Danishwar Hameed
Apple growers in Kashmir on Monday announced that they will file a missing report, accusing the government of being absent at a time when the Kashmir’s crucial horticulture sector is reeling under massive losses.
Farmers’ bodies, Jammu Kashmir Kisan Tehreek and Apple Farmers Federation, said the unusual decision symbolises their desperation, as apples worth crores continue to rot on the highways while authorities, they alleged, are doing little beyond symbolic gestures.
Speaking to The Kashmiriyat, Zahoor Ahmad, a senior member of the farmers’ unions, said the step reflected the level of frustration among growers. “We invested a year’s labour in these orchards only to see our produce wasted because nothing substantial has been done,” he said. The unions are demanding the implementation of a Minimum Support Price (MSP) for apples, a robust Crop Insurance scheme, and swift restoration of transport links to save the industry from collapse.
He added that the reality on the ground paints a grim picture, far removed from the glossy claims made in official gazettes and government advertisements. “In the last few years, the central government has done very little other than symbolic gestures for farmers. The only prospering farmer you see is in newspapers or on television screens, projected for political gain. The ground reality is that farmers are committing suicides, selling off their ancestral fields, and migrating to cities to work as labourers. This is the slow death of our rural economy,” he said.

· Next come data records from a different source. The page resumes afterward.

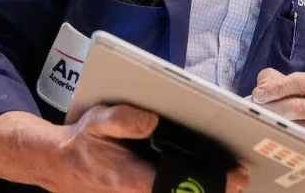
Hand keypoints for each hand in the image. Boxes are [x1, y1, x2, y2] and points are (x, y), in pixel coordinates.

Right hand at [46, 105, 249, 192]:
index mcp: (131, 179)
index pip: (177, 187)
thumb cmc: (82, 142)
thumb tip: (151, 118)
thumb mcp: (96, 121)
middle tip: (243, 177)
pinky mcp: (141, 192)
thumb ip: (122, 119)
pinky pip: (167, 192)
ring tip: (234, 179)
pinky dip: (189, 188)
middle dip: (215, 189)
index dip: (209, 184)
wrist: (61, 166)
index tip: (236, 176)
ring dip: (204, 190)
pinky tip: (210, 178)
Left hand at [251, 69, 304, 139]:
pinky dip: (281, 135)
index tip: (258, 94)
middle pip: (297, 107)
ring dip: (274, 123)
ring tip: (260, 119)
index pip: (300, 83)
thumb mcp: (285, 81)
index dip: (276, 88)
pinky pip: (297, 140)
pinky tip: (270, 130)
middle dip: (272, 107)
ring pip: (296, 126)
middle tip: (255, 108)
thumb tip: (260, 91)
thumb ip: (271, 79)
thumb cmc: (295, 97)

The protests were triggered by the repeated closure of the Srinagar–Jammu National Highway (NH-44), the region’s lifeline for transporting apples and other perishable fruits. Landslides, floods, shooting stones and road damage have left thousands of apple-laden trucks stranded on the route, unable to deliver produce to markets in Jammu and beyond. With delays stretching for days, large quantities of fruit are rotting in trucks, mandis and godowns. In response, fruit mandis across the Valley—including Sopore, Shopian, Handwara, Anantnag, Pulwama, Kulgam, Baramulla and Ganderbal, have shut down in protest, pressing for immediate government intervention.

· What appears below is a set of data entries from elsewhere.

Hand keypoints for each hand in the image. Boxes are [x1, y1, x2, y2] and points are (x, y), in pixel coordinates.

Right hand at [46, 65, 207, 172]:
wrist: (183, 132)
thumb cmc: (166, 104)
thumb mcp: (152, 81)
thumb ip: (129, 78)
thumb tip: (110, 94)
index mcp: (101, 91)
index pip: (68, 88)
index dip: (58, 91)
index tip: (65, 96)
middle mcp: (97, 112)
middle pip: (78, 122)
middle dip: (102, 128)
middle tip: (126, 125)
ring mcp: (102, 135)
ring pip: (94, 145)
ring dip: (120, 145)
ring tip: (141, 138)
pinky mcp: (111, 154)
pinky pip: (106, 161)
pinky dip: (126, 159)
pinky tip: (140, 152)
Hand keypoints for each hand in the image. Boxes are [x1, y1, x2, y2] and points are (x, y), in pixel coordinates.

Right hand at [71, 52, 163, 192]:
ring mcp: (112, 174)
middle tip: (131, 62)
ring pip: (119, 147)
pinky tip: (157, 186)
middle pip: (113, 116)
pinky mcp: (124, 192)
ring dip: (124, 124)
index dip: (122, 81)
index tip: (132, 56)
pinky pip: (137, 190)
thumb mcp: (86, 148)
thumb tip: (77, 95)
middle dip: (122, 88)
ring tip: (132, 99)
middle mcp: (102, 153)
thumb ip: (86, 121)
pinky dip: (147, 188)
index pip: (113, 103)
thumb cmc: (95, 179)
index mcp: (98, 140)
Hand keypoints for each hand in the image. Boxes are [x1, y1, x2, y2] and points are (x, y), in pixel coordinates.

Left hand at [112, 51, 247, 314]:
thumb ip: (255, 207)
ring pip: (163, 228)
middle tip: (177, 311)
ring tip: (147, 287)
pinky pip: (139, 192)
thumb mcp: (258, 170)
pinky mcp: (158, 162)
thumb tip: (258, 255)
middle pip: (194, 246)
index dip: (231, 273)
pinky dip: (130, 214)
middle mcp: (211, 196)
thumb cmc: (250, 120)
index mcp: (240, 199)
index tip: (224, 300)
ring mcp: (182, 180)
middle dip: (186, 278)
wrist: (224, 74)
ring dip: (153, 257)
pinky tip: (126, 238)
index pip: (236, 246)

Even when Kashmiri apples reach the markets, growers are forced to sell them at rock-bottom prices, further deepening their losses. “Thanks to Prime Minister Modi’s kid gesture to America and the lifting of import duties on American apples, our fruit cannot compete in the market. Consumers are buying imported apples at higher prices, while our local produce, grown with tremendous labour and care, is sold cheaply or left to rot. This is a disaster for Kashmir’s economy and for the livelihoods of hundreds of thousands of families,” Zahoor Ahmed told The Kashmiriyat. He also note that inconsistent government policies, lack of cold storage facilities, and poor supply chain management add to the crisis, leaving farmers with no bargaining power and limited options to preserve their produce.
Growers estimate that losses already run between ₹500 and ₹1,200 crore, depending on how long the highway remains blocked. They have appealed to the government to ensure smooth and guaranteed passage for fruit trucks, particularly between Qazigund and Banihal, to declare an MSP so that farmers are shielded from market crashes, and to put in place or strengthen crop insurance that covers both natural disasters and transport disruptions. Farmers have also demanded alternative transport options such as special parcel trains to reduce dependence on the highway.
In response, the administration has flagged off a parcel train service to ferry apples from Kashmir to Delhi and promised two-day windows of “traffic clearance” for fruit trucks each week to help clear the backlog. Repair work is also underway on damaged stretches of the highway, but growers insist that these measures are inadequate given the magnitude of their losses. “We are not asking for favors. We are asking for survival. MSP and insurance are the only lifelines left,” Zahoor Ahmad said.
The crisis has broader implications as more than seven lakh families in Kashmir depend directly or indirectly on horticulture, making apple growing a socio-economic lifeline. Every year, millions of metric tonnes of apples are produced, but as a perishable commodity, even slight delays translate into devastating losses. Farmers say they feel ignored in the absence of an active political government in the Union Territory, with bureaucracy responding too slowly to their appeals. Many warn that without immediate steps, growers will be forced deeper into debt and entire orchards could be at risk.
For apple farmers, this is more than just a protest, it is a fight for survival. They say the road ahead, literally and figuratively, must be cleared, and relief must be delivered before the promise of the harvest turns into irreversible loss.